Similarly, assistant professor Victoria Cortessis, Ph.D., and Daniel Levy, Ph.D., professor of biochemistry and molecular biology, are working with Haile to investigate a particular gene/chemical interaction. They are studying the ways in which a gene - microsomal epoxide hydrolase (mEH) - interacts with chemicals - polycyclic aromatic hydrocarbons (PAHs) - that are commonly found in cigarette smoke or in foods like well-done red meat. "It's a perfect example of the ways in which genes can convert or detoxify exposures in their environment," says Haile. "In this case, at least in animal models, it has been shown that when mEH converts or metabolizes the PAHs, it can turn them into very strong carcinogens." Knowing this, the search is on for ways to either reduce the amount of PAHs we take in, or to block mEH from turning them into carcinogens.
In addition, researchers looking to interfere with this cancerous cycle can look to other genes as well. "[Humans] also carry genes that work to detoxify potential carcinogens, rather than create them," observes Haile. Finding these and amplifying their effects might make up for the destruction wrought by genes like mEH. "It's understanding the interplay between the genes and the environment that can help us either block or enhance these interactions."

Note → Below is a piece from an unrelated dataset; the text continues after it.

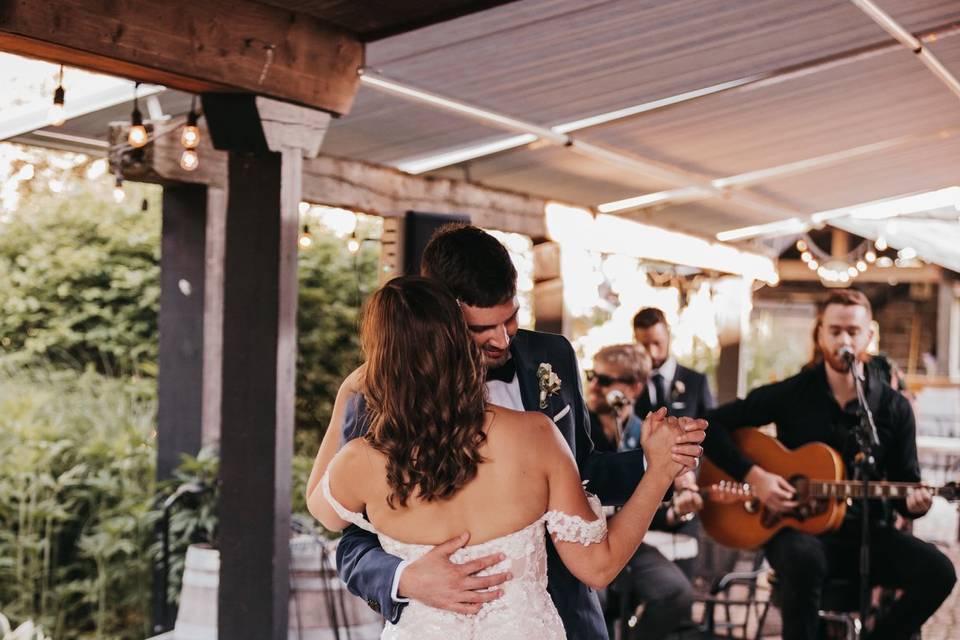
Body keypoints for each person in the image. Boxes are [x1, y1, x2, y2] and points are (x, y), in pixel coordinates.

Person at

Colon cancer isn't Haile's only target. He is also interested in the interplay of genes and environment in the pathogenesis of breast cancer. He was recently awarded a grant by the National Cancer Institute (NCI) to head up a major investigation into the connection between a degenerative nerve disease called ataxia telangiectasia (AT) and breast cancer. People with AT, which is a recessive genetic condition requiring two mutated versions of the gene in question, are "exquisitely sensitive" to radiation, says Haile. There is some thought that people with only one copy of the AT gene (heterozygotes) who do not actually exhibit the disease's symptoms-might also be somewhat sensitive to radiation as well.
How might breast cancer and AT be connected? If AT heterozygotes are indeed more sensitive to radiation, as research done elsewhere seems to suggest, the current recommendation of yearly mammograms for women over 40 could be raising the risk of breast cancer significantly for women who carry the AT gene. "If this turns out to be the case," says Haile, "we may need to rethink the mammogram recommendations in this subgroup of women."

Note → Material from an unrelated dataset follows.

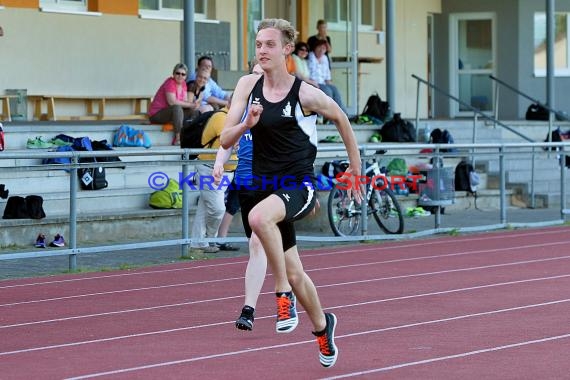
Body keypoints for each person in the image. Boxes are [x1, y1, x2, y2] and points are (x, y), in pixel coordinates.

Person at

That is why the NCI study will look not only at radiation sensitivity in these women, but also at whether their breast cancer risk is higher-and if so, by how much. And to do this, Haile and his University of California, Los Angeles collaborator Richard Gatti, M.D. -a renowned expert in AT-will coordinate the collection of data from 700 families affected by AT across seven countries, including the U.S., Canada, Costa Rica, Italy, Israel, Germany and Turkey.
It is just this sort of collaboration-a coordinated effort to look at a scientific problem from all possible points of view-that satisfies Haile's creative soul. Genetic epidemiology may not seem to have much in common with photography and poetry, but make no mistake about it: Robert Haile is a true master of the fine art of investigating cancer causes.